Rick Farmer doesn’t like it when he hears about graffiti in nearby Arlington Park.
And the president of the Alta Vista Neighborhood Association is perturbed when he sees someone has spray-painted the live oak trees that shade the playground and line the half-acre multiuse trail through the park.
“It’s really malicious, to me,” said Farmer. “It’s all about respect for the environment. It starts in your backyard.”
For the past year, neighbors fed up with the graffiti have cleaned the markings on trees, playground equipment and park tables throughout the 26-acre park.
Nan Gould, a neighborhood resident, first saw graffiti in the park when she took her nieces to the playground two years ago.
“Graffiti was on the trees and the playground,” Gould said. “There are still parts of the playground equipment that have spray paint on them.”
Gould said she was concerned because some of the spray paint looked like gang graffiti. “It makes it look trashy,” she said.
As far as crimes go, graffiti can seem like a small concern. Yet, it is a disconcerting sight to see, said Gould, who mentioned the “broken window theory,” a criminology theory that monitoring and preventing vandalism can prevent more violent crimes from occurring.
Farmer said sometimes the county, which maintains most city parks, will spot and remove graffiti, but neighbors have taken matters into their own hands and have been going out and cleaning much of the graffiti themselves.
Jim Wormley, Parks and Recreation supervisor with Sarasota County, said the county’s process is to submit a property-damage report and work order upon seeing graffiti, but county workers might not always see graffiti right away.
“If it has foul language, we’ll try to remove it right away,” said Wormley.
“We don’t welcome graffiti at any of our parks,” Wormley said. “The neighbors can let us know.”
Gould said she scrubbed some of trees with soap and water, a process that “kind of worked” but left discolored patches on the bark.
“It’s really just boredom,” said John Mangan, Arlington Park resident. “How do you get the (vandals) to do something constructive?

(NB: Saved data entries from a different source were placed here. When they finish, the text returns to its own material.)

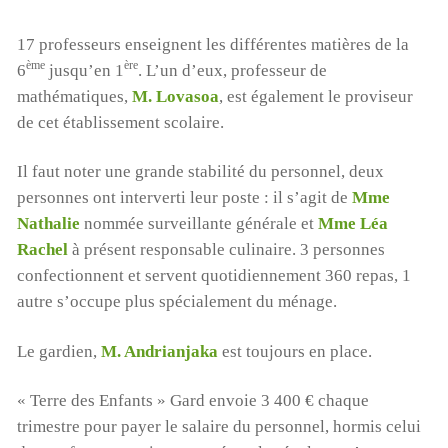
17 professeurs enseignent les différentes matières de la
ème
ère
6
jusqu’en 1
. L’un d’eux, professeur de
mathématiques,
M. Lovasoa
, est également le proviseur
de cet établissement scolaire.
Il faut noter une grande stabilité du personnel, deux
personnes ont interverti leur poste : il s’agit de
Mme
Nathalie
nommée surveillante générale et
Mme Léa
Rachel
à présent responsable culinaire. 3 personnes
confectionnent et servent quotidiennement 360 repas, 1
autre s’occupe plus spécialement du ménage.
Le gardien,
M. Andrianjaka
est toujours en place.
« Terre des Enfants » Gard envoie 3 400 € chaque
trimestre pour payer le salaire du personnel, hormis celui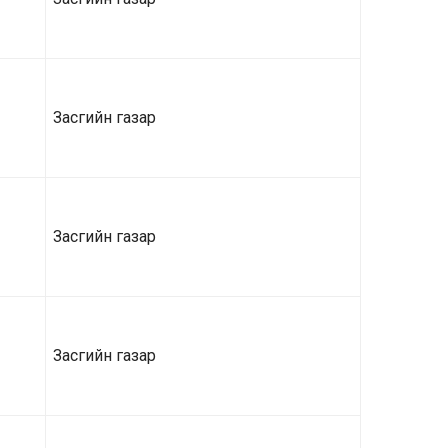
Засгийн газар
Засгийн газар
Засгийн газар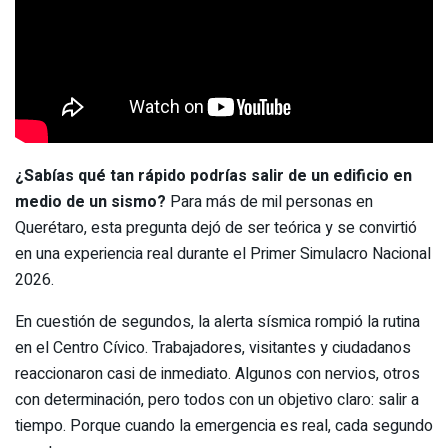
¿Sabías qué tan rápido podrías salir de un edificio en
medio de un sismo?
Para más de mil personas en
Querétaro, esta pregunta dejó de ser teórica y se convirtió
en una experiencia real durante el Primer Simulacro Nacional
2026.
En cuestión de segundos, la alerta sísmica rompió la rutina
en el Centro Cívico. Trabajadores, visitantes y ciudadanos
reaccionaron casi de inmediato. Algunos con nervios, otros
con determinación, pero todos con un objetivo claro: salir a
tiempo. Porque cuando la emergencia es real, cada segundo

I say give them a board and let them paint on it. We could have a contest every week.”
Several months ago, Farmer called City Commissioner Shannon Snyder, a former Sarasota County Sheriff’s deputy. In an interview last week with the Sarasota Observer, Snyder said he planned to walk the park to see how bad the graffiti is.
Snyder said it’s important to remove graffiti in public spaces as early as possible.
“If you don’t stay on it from a maintenance and law-enforcement standpoint, it gets worse and more expensive (to clean),” Snyder said. “It will grow.”
Cleaning the graffiti also “deprives the tagger of the recognition they would get,” Snyder said.
But cleaning spray paint or marker is a more difficult task on the oaks. Scraping the bark will damage the tree, and painting over it with black paint doesn’t improve the aesthetic situation, said Snyder, who as a deputy specialized in trying to prevent and remove graffiti.
“An artist can camouflage it (on trees),” Snyder said.
The artist would take colors that match the bark of an oak tree and paint over it, Snyder said. With natural erosion, the graffiti will disappear.
Farmer said he plans to talk to a neighbor, who is an artist, about camouflaging the graffiti.
A few trees in the park have some scrape marks where it appears previous graffiti was removed.
“Unfortunately there has never been too many foot patrols in the park,” Snyder said. “Having lived in the neighborhood my entire life, I can say (the graffiti) comes and goes.”